Extrait fourni:
━━━━━━

4. juin, 2016

demain ?

Les 3 et 4 Juin 2016

 

            De l’économie raisonnable

      Depuis quelques temps mon esprit est assez obnubilé par la situation économique et sociale actuelle, à ce point que je n’en arrivais plus à écrire, créer de l’écriture, de la fiction. C’est une litote de dire que le monde va mal. Il faut parvenir à mettre un coup d’arrêt à cette évolution catastrophique.

 

      Il ne s’agit pas ici de fonder les bases d’un revirement de situation. Ma démarche ne peut être de refonder le monde. Je veux seulement écrire ce qui me paraît être, au niveau de chacun, faisable pour influer sur la dérive. Rien ne sera effectif, efficient, d’emblée. Une courbe ne s’infléchit pas d’un coup de baguette. Elle se détourne en s’orientant au fur et à mesure de son avancée, point par point.

━━━━━━

Énoncé 1:
Recopiez l'extrait entre « De l’économie raisonnable » et « point par point. », ces deux passages compris.
Énoncé 2:
D'après l'extrait, pourquoi l'écriture de fiction avait-elle cessé depuis quelque temps ?
La liste placée ici forme un matériau à part, sans lien avec l'extrait.

Données stockées:
━━━━━━

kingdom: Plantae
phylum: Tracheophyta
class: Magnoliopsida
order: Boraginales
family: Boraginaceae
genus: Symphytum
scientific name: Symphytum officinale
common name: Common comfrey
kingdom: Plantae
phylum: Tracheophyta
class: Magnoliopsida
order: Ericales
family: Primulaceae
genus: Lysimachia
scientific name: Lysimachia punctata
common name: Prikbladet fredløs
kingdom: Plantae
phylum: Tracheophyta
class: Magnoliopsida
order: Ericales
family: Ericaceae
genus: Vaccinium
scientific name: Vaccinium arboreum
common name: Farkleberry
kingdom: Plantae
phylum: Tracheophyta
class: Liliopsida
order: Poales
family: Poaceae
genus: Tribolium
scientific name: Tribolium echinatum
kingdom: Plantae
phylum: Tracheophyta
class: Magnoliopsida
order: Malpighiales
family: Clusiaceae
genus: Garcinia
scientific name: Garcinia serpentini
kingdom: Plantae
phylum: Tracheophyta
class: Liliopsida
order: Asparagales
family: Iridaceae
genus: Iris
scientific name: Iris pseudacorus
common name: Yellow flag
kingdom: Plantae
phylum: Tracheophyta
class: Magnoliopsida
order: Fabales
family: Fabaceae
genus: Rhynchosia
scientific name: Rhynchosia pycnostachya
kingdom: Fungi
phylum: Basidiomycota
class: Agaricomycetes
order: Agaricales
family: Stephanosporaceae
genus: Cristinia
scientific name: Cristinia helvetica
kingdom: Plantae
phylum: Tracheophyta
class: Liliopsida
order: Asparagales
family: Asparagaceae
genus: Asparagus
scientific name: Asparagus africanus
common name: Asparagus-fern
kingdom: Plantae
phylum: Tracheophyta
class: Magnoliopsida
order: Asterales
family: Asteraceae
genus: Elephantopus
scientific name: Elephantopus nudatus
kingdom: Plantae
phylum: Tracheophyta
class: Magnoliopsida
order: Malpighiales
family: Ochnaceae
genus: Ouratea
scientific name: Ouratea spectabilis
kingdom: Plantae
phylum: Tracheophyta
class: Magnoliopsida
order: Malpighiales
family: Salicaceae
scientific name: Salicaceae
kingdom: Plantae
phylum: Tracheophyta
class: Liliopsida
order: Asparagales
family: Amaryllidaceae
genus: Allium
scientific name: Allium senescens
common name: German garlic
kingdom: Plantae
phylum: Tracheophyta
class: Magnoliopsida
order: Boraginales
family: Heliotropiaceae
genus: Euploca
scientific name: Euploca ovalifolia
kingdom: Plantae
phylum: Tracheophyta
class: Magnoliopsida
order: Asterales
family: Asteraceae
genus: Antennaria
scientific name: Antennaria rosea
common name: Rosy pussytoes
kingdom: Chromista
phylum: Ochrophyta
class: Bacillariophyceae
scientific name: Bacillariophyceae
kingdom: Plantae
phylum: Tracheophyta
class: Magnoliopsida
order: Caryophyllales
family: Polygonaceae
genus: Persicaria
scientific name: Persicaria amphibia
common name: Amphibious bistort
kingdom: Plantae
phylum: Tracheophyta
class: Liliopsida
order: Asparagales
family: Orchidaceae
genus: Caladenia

━━━━━━

Résultat 1:
De l’économie raisonnable

      Depuis quelques temps mon esprit est assez obnubilé par la situation économique et sociale actuelle, à ce point que je n’en arrivais plus à écrire, créer de l’écriture, de la fiction. C’est une litote de dire que le monde va mal. Il faut parvenir à mettre un coup d’arrêt à cette évolution catastrophique.

 

      Il ne s’agit pas ici de fonder les bases d’un revirement de situation. Ma démarche ne peut être de refonder le monde. Je veux seulement écrire ce qui me paraît être, au niveau de chacun, faisable pour influer sur la dérive. Rien ne sera effectif, efficient, d’emblée. Une courbe ne s’infléchit pas d’un coup de baguette. Elle se détourne en s’orientant au fur et à mesure de son avancée, point par point.

Résultat 2:
L'esprit de la personne qui écrit était obnubilé par la situation économique et sociale actuelle. Cette préoccupation était telle qu'elle l'empêchait d'écrire et de créer de la fiction.